Tributes have been pouring in for a 33-year-old man who tragically lost his life after being fatally punched by a stranger during a night out. Amarpal Atkar was having a good time at Be At One Bar in Birmingham city centre when he was fatally injured.

On July 31, 2021, Mr Atkar found himself in a heated altercation with a man on his first visit to Birmingham, who accidentally bumped into him. Mr Atkar was heard hurling insults such as ‘ginger t***’ and ‘Ed Sheeran’ at the man before daring him to ‘hit me, hit me’.

The dispute escalated to the point where the man punched Mr Atkar in the face – but the violence didn’t end there. Moments after Mr Atkar fell to the ground, he “pursued” the man, leading to a second fatal punch to the head.

Mr Atkar was immediately rushed to hospital where he tragically succumbed to his injuries later that evening. Tributes have since been paid to the “devoted son and loving brother” from Oldbury.

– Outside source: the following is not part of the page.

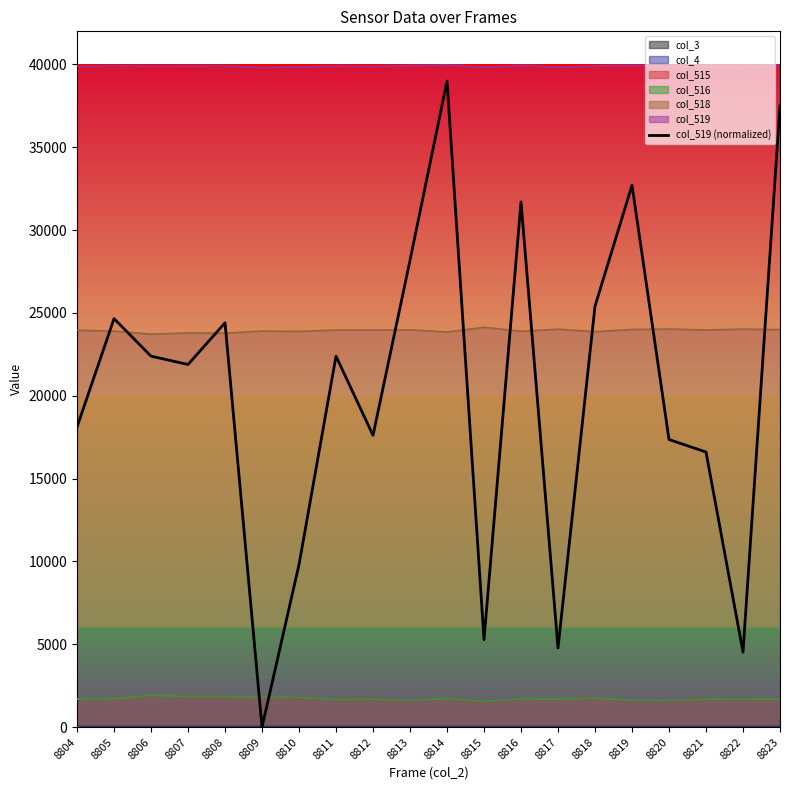

What is the value of the 4th point from the left?

21890.3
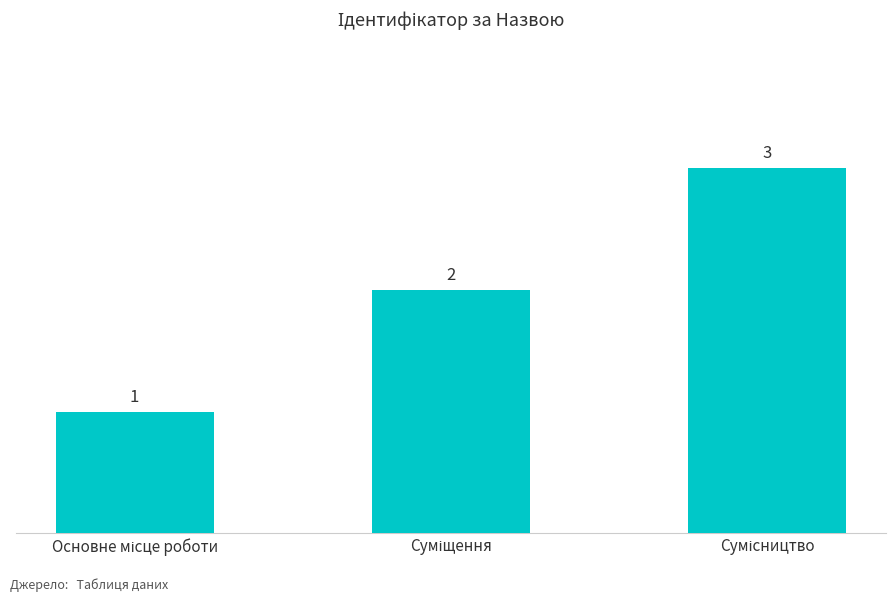

How many values are between 1 and 3?

3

His family remembered Mr Atkar as a “compassionate and caring human being.”

They said: “He was the happiest and most sociable person one could ever meet.”

“He always made you feel welcome and at ease. He was such a compassionate and caring human being. He was a doting son, a loving brother, and an amazing uncle. As a family, we are lost without him in our lives; there is a void he has left that nobody can fill. We feel let down by the justice system, CPS and today’s inquest. We feel very sad.”

The senior coroner Louise Hunt concluded Mr Atkar’s inquest last week, recognising that the other man acted in “self-defence”, BirminghamLive reports.

Not once but twice did the Crown Prosecution Service opt not to press any charges. Head doorman Chace Cappellie, during the inquest of Mr Atkar who was described as ‘a celebrity’ at Be At One, mentioned Mr Atkar was “known to be mouthy” yet had never been heard to be “offensive or violent.”

Mr Atkar’s family has pledged to “continue their fight”, which includes challenging the six-month time restriction to alter a criminal charge.